One of the most important days in a year is coming up: Thanksgiving Day. If you have been living in the US for a few years already, you are definitely used to it and you may well have become an expert at cooking a turkey.
However, I still would like to remember this feast in our expat lines and to let other girls know how and why it is so important in the US. Thanksgiving is an inseparable part of American culture and it has to be experienced, understood and shared even if you have never celebrated anything similar in your home country.

When did it all begin?
The tradition of the Thanksgiving feast traces back to the first half of the 17th century when Plymouth settlers held a harvest feast after a successful growing season. Pilgrims, after they settled in the New World, had no knowledge about how to treat the soil and what to plant in order to feed themselves.
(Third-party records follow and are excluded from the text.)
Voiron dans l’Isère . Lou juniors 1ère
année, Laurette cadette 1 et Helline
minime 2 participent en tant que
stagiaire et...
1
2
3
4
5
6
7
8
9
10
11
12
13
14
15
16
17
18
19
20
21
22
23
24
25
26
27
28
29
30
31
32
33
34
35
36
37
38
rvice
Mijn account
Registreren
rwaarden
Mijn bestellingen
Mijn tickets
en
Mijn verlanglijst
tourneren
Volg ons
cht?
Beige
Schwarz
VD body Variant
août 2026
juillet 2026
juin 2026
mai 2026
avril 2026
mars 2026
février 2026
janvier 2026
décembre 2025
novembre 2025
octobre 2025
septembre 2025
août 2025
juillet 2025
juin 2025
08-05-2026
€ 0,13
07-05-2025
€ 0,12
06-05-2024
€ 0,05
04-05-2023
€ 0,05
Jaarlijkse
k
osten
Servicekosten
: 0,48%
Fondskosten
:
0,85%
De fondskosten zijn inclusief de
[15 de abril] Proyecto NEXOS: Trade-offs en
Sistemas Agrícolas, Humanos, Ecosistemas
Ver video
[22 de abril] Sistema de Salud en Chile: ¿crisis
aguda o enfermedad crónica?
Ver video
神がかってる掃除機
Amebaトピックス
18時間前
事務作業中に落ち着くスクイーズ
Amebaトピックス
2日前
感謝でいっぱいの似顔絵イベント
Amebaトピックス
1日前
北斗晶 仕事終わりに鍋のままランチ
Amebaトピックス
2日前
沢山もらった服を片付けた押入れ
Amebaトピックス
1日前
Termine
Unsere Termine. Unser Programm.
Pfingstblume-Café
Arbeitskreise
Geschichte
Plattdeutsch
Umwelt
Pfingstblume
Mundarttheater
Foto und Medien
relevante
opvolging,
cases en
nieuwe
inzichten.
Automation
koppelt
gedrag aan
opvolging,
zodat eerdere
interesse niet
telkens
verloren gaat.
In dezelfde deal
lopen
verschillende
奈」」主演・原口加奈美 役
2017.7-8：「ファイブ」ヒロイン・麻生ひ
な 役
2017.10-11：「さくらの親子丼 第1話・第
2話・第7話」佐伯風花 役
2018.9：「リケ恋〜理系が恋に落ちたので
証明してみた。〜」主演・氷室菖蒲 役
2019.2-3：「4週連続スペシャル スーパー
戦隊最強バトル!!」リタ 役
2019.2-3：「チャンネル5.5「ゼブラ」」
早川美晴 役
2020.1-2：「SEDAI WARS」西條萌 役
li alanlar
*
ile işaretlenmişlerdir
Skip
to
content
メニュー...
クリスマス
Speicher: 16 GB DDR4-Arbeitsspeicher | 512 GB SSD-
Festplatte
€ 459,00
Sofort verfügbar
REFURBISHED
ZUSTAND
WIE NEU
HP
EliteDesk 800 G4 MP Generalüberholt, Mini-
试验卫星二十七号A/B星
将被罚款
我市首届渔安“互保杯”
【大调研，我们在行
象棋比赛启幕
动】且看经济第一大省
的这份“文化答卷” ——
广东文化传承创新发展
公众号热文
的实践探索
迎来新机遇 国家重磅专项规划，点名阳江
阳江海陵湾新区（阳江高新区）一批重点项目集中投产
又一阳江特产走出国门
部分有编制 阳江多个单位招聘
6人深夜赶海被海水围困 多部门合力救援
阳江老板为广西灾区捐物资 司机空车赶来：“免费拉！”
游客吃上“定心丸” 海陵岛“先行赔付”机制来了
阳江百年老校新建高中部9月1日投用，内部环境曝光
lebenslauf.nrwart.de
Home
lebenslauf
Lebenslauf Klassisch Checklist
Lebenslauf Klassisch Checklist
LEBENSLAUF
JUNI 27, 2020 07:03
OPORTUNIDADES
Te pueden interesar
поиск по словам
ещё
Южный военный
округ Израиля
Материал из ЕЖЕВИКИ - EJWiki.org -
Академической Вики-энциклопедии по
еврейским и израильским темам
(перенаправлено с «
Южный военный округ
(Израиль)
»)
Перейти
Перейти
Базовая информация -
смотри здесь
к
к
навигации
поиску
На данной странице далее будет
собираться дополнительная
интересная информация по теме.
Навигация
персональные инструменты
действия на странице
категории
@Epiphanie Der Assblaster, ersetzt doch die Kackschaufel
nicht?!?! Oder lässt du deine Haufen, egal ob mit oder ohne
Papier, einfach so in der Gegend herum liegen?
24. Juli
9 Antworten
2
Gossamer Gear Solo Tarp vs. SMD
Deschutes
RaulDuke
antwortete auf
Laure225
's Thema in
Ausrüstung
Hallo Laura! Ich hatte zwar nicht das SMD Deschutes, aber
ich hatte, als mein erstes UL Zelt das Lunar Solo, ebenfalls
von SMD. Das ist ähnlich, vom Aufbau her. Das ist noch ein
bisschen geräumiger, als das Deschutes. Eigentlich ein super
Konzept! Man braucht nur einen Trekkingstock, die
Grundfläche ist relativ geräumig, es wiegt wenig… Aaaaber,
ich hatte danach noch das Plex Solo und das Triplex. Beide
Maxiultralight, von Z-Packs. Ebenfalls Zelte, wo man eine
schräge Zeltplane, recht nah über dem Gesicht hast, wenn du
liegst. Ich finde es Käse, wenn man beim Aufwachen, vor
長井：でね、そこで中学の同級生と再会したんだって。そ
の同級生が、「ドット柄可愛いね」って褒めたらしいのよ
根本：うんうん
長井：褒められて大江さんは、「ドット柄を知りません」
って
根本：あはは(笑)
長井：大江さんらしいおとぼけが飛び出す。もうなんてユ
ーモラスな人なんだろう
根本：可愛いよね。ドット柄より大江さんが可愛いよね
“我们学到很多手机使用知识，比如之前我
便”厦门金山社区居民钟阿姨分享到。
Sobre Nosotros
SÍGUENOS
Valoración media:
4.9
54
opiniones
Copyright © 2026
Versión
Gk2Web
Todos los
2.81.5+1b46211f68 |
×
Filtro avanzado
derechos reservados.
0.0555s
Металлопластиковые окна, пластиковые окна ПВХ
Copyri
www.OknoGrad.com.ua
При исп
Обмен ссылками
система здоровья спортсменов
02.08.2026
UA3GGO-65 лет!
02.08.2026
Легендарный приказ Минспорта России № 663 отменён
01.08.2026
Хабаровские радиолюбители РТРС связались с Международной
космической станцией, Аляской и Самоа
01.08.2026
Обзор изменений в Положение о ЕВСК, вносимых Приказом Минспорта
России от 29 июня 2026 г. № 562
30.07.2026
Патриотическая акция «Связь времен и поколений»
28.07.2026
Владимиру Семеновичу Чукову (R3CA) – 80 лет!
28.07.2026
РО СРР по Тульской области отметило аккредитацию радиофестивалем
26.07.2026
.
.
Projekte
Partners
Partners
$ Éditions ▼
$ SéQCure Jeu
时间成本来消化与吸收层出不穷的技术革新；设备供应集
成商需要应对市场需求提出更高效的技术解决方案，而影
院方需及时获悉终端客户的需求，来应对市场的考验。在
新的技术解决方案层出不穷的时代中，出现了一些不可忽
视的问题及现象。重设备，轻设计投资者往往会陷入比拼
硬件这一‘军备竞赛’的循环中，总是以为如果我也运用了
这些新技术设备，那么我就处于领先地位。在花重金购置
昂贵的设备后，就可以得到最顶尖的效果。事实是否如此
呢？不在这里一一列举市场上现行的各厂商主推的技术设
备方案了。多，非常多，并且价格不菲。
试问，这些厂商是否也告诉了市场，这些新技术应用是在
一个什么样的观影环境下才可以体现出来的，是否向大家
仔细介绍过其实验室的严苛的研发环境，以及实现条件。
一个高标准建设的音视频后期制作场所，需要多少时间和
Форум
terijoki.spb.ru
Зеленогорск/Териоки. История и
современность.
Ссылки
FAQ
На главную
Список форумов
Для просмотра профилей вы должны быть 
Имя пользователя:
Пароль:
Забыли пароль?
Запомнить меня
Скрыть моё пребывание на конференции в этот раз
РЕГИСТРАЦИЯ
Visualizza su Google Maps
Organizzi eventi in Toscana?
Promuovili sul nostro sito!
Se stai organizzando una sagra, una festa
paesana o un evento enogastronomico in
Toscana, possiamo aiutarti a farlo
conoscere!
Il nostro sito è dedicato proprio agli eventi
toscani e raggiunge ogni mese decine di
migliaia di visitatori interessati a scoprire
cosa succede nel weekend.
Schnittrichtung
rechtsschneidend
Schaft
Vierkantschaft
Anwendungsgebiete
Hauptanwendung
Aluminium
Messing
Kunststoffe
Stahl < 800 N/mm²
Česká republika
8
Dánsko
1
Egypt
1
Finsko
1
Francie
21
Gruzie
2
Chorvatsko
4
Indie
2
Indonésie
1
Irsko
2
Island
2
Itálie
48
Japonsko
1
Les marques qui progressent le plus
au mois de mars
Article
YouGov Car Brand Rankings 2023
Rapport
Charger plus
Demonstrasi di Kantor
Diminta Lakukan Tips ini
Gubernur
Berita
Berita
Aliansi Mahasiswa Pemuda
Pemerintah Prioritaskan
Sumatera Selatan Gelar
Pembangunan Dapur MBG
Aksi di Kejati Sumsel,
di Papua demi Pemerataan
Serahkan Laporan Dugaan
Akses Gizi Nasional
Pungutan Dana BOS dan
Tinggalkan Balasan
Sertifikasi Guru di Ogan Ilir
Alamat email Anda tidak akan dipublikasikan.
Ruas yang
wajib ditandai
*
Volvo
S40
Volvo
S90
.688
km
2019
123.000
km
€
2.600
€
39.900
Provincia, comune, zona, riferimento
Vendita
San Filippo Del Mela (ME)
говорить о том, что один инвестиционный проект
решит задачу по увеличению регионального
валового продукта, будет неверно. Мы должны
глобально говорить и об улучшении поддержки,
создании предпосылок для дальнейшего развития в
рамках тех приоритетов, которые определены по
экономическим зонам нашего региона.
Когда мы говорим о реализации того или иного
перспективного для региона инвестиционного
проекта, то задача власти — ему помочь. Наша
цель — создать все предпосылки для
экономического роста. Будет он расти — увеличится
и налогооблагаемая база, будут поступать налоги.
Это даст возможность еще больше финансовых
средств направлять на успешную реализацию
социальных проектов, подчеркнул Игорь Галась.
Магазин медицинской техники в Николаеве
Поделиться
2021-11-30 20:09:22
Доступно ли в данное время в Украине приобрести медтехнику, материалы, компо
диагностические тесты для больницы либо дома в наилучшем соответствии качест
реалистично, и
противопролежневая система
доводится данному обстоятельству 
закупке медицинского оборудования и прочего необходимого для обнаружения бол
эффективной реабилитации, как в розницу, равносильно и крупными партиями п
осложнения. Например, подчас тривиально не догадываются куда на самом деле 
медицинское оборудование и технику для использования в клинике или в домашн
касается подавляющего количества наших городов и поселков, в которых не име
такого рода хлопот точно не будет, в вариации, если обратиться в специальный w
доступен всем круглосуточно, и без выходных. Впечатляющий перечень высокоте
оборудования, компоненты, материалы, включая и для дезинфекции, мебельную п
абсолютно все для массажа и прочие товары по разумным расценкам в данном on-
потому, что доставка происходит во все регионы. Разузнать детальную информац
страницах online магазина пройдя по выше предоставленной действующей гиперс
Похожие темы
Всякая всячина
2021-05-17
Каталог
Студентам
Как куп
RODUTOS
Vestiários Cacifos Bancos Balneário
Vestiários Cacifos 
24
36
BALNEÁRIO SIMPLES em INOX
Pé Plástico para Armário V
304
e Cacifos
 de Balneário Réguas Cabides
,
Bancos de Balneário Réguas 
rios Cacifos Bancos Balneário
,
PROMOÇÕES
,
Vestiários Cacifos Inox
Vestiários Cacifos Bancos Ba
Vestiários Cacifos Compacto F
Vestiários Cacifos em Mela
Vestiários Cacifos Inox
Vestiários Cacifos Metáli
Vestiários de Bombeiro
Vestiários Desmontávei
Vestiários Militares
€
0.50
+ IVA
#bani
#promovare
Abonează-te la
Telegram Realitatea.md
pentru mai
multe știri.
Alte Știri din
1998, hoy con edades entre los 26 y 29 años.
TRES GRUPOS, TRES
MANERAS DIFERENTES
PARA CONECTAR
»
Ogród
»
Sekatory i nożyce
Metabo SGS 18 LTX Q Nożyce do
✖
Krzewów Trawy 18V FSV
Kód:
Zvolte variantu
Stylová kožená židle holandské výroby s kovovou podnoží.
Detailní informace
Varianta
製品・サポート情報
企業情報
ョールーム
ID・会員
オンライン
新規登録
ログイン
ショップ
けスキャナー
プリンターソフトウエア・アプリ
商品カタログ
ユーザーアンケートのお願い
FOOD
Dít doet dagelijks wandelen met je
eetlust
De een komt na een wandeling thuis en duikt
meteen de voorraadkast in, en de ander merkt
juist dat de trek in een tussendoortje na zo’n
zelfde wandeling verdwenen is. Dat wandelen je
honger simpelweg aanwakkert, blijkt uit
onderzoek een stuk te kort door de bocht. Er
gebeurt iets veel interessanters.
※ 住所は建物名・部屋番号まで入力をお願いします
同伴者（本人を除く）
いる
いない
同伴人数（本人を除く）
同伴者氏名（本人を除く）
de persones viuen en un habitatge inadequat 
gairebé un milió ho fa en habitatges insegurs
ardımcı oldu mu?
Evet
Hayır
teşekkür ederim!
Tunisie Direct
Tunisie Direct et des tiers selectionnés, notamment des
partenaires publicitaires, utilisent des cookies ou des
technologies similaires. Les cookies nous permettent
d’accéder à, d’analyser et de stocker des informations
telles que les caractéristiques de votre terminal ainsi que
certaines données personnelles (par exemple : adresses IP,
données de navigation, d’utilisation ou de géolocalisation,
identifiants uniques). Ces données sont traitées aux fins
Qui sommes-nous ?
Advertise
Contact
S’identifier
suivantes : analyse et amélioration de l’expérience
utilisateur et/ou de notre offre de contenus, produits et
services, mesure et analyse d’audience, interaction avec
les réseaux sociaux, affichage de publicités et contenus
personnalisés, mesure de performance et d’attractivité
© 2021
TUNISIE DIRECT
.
It was Native Americans who taught them and passed them their wisdom on the nature, local plants and soil. On the occasion of the first harvest in 1621, Pilgrim Fathers and Native Americans got together and gave their thanks for all the crops the nature donated them.
In the second half of the 17th century, thanksgiving after the harvest became more and more common. Although it was only in 1789 when George Washington proclaimed the first national Thanksgiving Day. It is held every year on the fourth Thursday of November.
Why is it so important?
It is a day when families get together, when children come back home from the other side of the country, when everything stops and closes also in the 24/7 America, but most importantly, it is a day when all Americans and not Americans share the same feast and pronounce their thanks. Christians or Jews, blacks or whites, Europeans or Americans, Thanksgiving Day does not discriminate anyone and make everyone feel a part of the American tradition.
How is it celebrated?
Eating! Families and friends sit together around one big table and enjoy the most typical Thanksgiving dish: a stuffed oven-cooked turkey. Turkeys are huge and therefore the cooking time is very very long. There are some more dishes that cannot miss on a Thanksgiving table such as gravy, mashed potatoes, cranberry sauce, various side dishes and as a desert, a pumpkin pie or a peacan pie.
And not only a turkey!
On the Thanksgiving Day a famous Macy's Parade is held in New York, a must-see event in case you have no cooking plans and you can support low end-of-November temperatures. Besides, Philadelphia is also famous for its parade, taking place in the morning on the Thanksgiving Day and running along the Benjamin Franklin Parkway. Massive floats and balloons, choirs and special guests will amuse Philadelphians for 95th year already!
And not only a turkey and parades!
Less profound perk of the Thanksgiving period are the deals! Right after the Thanksgiving Thursday a Black Friday begins with its mega in-store and online discounts. Actually, you can take advantage of many special offers all week long, avoiding Friday crowds and shopping fever.
Thanksgiving can also be an excuse for a romantic getaway. If you work, you will be happy to enjoy a long holiday weekend and travel to discover some new corner of the US. If you stay in Philly, don't miss a Philadelphia parade or a traditional American Thanksgiving lunch with a turkey, a football match (which is as essential as a turkey. This year get ready for Eagles versus Cowboys!) and many thankful people around.
Don't forget!
Remember the real meaning of the Thanksgiving. Give thanks for what you have, for your loved ones and for all special moments the life is donating you. I think every country should have an extra day in which people stop to reflect and give their thanks.
We are curious about your Thanksgiving traditions. Have you ever done a turkey on your own? How has this feast become a part of your expat life and your new culture? Share your ideas with us and say tell us what you are thankful for.